The horrific images from Ukraine jolt me from my comfort and I reflect on air-raid sirens, bunkers, explosions, refugees, civilian and military casualties.
Historical connections to the region seem to draw my curiosity closer. Ukraine is part of my family lore.
Moreover, the Ukrainian countryside and their cities look very much like ours. Mariupol looks like Winnipeg. The maternity hospital, hit by an air strike on March 9, looks like the health-care building two blocks from my home.
And I notice many of the people themselves look like me: a white male of European descent.
In a more sober moment, I wonder about atrocities in general, of which there are many: Myanmar, Afghanistan, Yemen, Ethiopia, South Sudan, Syria, Palestine and many more. And I wonder about our selective news coverage, the overwhelming need, our political will, the role of the church—and the significance of my own white racial lens.
I am reminded that it’s possible to name a citizen, armed to protect their country, a “hero” (in Ukraine) and another, a “terrorist” (say, in Palestine).
Mainstream media narrates the heroism of the current Ukrainian population, and I am drawn into the emotional appeals, the strong pleas, the “sensible” nature of defensive violence against barbaric attacks.
I am also reminded that, 100 years ago, in this same region, under similar violent and chaotic circumstances, some in my Mennonite history formed the Selbstschutz, or self-defence units. Some would consider them heroes, although the dominant Mennonite storyline, to which I have generally subscribed, has viewed such violence as a severe compromise to a pacifism that is central to our faith.
My sombre reflections invite me to deeply consider two things: A racism that colours what we see and don’t see, and a personal faith that would be duly tested should such horrific circumstances be closer to home.
What do we do in this complexity?
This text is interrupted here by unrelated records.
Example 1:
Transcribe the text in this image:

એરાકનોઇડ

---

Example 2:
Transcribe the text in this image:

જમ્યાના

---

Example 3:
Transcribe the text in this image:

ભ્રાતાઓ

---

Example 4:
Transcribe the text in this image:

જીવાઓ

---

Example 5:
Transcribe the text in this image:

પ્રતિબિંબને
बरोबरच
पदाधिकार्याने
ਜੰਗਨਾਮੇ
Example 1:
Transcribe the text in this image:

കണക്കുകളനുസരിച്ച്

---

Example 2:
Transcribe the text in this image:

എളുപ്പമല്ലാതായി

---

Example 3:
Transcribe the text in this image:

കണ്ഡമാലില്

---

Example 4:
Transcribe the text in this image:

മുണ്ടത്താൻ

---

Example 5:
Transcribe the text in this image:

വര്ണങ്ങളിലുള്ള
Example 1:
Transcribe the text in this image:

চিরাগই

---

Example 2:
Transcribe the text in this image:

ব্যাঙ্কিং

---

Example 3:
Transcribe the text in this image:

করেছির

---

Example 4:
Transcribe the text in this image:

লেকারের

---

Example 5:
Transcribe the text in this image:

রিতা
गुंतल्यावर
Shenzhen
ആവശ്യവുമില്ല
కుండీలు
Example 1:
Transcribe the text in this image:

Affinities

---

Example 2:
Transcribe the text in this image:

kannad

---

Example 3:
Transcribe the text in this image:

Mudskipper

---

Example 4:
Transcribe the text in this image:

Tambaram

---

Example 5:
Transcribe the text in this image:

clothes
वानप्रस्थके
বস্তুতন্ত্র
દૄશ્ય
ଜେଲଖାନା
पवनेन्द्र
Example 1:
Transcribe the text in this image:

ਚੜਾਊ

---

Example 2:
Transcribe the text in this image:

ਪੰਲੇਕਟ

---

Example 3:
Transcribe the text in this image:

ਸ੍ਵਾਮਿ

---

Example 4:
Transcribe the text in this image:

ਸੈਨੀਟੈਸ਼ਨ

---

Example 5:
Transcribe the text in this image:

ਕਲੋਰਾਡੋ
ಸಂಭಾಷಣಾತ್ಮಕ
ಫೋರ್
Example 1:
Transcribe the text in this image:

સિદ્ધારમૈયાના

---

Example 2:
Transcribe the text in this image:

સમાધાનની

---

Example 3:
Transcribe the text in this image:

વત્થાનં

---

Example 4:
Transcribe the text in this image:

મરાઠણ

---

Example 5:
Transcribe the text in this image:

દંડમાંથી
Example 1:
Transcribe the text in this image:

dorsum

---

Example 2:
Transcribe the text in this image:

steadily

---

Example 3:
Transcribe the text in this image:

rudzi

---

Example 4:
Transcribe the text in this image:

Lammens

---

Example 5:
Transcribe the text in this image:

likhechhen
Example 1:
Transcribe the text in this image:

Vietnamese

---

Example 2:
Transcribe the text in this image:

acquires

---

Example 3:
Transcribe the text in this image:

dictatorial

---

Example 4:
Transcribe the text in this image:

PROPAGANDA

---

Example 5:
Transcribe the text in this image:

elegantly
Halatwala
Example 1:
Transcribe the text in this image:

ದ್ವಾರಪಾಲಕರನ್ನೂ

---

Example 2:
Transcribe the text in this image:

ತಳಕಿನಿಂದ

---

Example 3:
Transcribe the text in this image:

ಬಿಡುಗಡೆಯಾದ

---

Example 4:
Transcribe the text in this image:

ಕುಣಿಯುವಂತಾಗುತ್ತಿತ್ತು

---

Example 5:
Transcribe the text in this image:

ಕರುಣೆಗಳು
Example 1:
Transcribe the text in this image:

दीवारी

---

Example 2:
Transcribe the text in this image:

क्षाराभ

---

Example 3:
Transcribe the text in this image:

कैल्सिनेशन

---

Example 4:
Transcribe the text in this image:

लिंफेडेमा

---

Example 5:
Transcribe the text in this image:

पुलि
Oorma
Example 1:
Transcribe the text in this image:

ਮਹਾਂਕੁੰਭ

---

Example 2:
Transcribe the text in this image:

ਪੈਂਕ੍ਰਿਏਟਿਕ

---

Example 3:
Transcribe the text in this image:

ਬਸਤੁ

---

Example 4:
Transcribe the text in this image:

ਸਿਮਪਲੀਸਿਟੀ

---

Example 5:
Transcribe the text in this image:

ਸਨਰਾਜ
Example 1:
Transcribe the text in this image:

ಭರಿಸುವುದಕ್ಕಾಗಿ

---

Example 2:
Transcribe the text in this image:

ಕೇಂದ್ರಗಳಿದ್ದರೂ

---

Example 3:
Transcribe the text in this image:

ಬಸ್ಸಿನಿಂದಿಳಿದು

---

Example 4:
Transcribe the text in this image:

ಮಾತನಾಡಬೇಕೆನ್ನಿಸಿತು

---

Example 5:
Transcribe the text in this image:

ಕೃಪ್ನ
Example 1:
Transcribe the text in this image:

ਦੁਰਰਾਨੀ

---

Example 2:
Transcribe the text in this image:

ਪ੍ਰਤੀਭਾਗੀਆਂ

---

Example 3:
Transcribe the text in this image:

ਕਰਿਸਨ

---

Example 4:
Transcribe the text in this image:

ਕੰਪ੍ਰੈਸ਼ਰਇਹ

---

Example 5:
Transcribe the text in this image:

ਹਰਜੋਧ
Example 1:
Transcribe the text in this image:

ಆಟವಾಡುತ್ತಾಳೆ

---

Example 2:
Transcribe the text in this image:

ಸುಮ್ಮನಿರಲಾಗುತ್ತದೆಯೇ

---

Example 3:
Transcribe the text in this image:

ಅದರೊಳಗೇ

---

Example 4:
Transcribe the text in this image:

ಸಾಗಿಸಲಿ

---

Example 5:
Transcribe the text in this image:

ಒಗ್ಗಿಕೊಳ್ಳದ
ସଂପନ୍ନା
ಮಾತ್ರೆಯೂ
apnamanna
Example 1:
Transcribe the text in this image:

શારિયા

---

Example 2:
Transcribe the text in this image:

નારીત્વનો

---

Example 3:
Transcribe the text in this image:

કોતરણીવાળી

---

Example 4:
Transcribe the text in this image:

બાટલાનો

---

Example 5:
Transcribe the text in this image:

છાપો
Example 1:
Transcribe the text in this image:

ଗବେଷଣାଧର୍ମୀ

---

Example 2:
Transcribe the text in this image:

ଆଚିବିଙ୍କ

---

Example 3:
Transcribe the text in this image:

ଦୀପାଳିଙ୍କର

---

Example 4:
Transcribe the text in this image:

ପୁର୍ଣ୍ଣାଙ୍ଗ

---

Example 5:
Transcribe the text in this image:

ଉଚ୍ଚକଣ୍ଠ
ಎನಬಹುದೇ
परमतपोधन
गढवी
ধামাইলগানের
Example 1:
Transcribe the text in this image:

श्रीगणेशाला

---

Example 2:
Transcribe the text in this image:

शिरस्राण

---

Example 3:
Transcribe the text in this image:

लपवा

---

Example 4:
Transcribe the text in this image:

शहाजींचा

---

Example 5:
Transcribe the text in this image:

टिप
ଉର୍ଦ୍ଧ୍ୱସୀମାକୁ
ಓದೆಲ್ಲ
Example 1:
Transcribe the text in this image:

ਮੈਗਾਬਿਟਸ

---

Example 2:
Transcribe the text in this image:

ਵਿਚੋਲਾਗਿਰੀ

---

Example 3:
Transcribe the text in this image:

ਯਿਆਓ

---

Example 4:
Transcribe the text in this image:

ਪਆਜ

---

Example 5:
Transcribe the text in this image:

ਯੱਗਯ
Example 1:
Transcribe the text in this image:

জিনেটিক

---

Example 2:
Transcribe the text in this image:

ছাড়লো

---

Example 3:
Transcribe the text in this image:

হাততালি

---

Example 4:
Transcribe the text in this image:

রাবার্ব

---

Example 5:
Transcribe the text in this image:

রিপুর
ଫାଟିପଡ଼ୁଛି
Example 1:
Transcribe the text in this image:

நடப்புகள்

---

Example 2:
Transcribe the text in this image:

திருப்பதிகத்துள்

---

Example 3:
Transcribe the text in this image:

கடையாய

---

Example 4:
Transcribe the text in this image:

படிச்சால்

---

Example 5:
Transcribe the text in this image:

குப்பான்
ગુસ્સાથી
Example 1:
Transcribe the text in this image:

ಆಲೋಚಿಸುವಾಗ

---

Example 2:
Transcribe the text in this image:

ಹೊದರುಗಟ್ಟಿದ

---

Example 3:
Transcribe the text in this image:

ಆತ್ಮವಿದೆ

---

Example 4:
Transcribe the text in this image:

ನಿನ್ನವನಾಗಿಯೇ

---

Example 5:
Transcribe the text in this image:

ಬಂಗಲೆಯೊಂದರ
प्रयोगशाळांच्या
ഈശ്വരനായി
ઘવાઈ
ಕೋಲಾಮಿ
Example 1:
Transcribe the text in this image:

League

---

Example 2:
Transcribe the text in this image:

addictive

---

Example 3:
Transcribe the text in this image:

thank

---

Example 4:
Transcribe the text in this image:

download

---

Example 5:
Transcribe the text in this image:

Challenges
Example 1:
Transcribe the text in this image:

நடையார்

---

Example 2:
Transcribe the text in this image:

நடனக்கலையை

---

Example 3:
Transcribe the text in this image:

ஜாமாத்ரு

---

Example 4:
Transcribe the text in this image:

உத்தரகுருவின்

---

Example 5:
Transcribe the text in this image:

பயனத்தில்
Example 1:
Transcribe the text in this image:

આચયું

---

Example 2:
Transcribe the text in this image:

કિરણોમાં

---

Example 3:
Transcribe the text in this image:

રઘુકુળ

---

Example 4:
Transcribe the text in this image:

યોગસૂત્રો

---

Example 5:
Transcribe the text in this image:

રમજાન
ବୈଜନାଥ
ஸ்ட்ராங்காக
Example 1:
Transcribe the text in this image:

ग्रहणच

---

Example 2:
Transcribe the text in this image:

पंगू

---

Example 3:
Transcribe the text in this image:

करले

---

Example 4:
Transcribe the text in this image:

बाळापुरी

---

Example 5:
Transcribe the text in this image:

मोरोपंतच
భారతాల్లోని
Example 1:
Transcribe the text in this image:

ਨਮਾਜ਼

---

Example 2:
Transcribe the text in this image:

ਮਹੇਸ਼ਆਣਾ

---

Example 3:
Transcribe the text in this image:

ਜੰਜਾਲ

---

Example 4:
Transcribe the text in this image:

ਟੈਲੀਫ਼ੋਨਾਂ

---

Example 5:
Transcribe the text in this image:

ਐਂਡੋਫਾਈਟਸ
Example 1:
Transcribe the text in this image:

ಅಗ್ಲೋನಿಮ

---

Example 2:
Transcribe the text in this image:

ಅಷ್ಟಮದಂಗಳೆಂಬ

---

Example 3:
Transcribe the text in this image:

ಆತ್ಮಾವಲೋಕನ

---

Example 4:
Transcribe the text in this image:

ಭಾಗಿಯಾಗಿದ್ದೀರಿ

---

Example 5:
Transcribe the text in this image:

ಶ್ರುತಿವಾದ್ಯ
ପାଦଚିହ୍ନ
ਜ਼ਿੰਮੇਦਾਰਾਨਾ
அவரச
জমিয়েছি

Where is God when doubt and fear and anger rise?
Let me offer some practices to which I feel compelled:
- Live generously because God is generous, and because war exposes how much we have and others don’t.
- Work to break down racial, gender and other barriers because God is welcoming and inclusive, and because recognizing privilege, dismantling walls of division and loving enemies is the work of nonviolent peacemaking.
- Read good literature, rediscover the biblical peacemaking traditions found in Scripture and engage books like A Field Guide to Christian Nonviolence, one of many titles at CommonWord about key thinkers, activists and movements for the gospel of peace.
- Talk and pray frequently with family, friends and congregational members.
- Moreover, rest and wrestle with the Prince of Peace, who shows God’s true self, God’s full intentions, and whose Spirit moves still within and among us.
May all our efforts of nonviolence become habitual practices and loving postures, whose effects, multiplied by the Spirit, reach beyond our imaginings.
Arlyn Friesen Epp is director of the CommonWord Bookstore and Resource Centre in Winnipeg.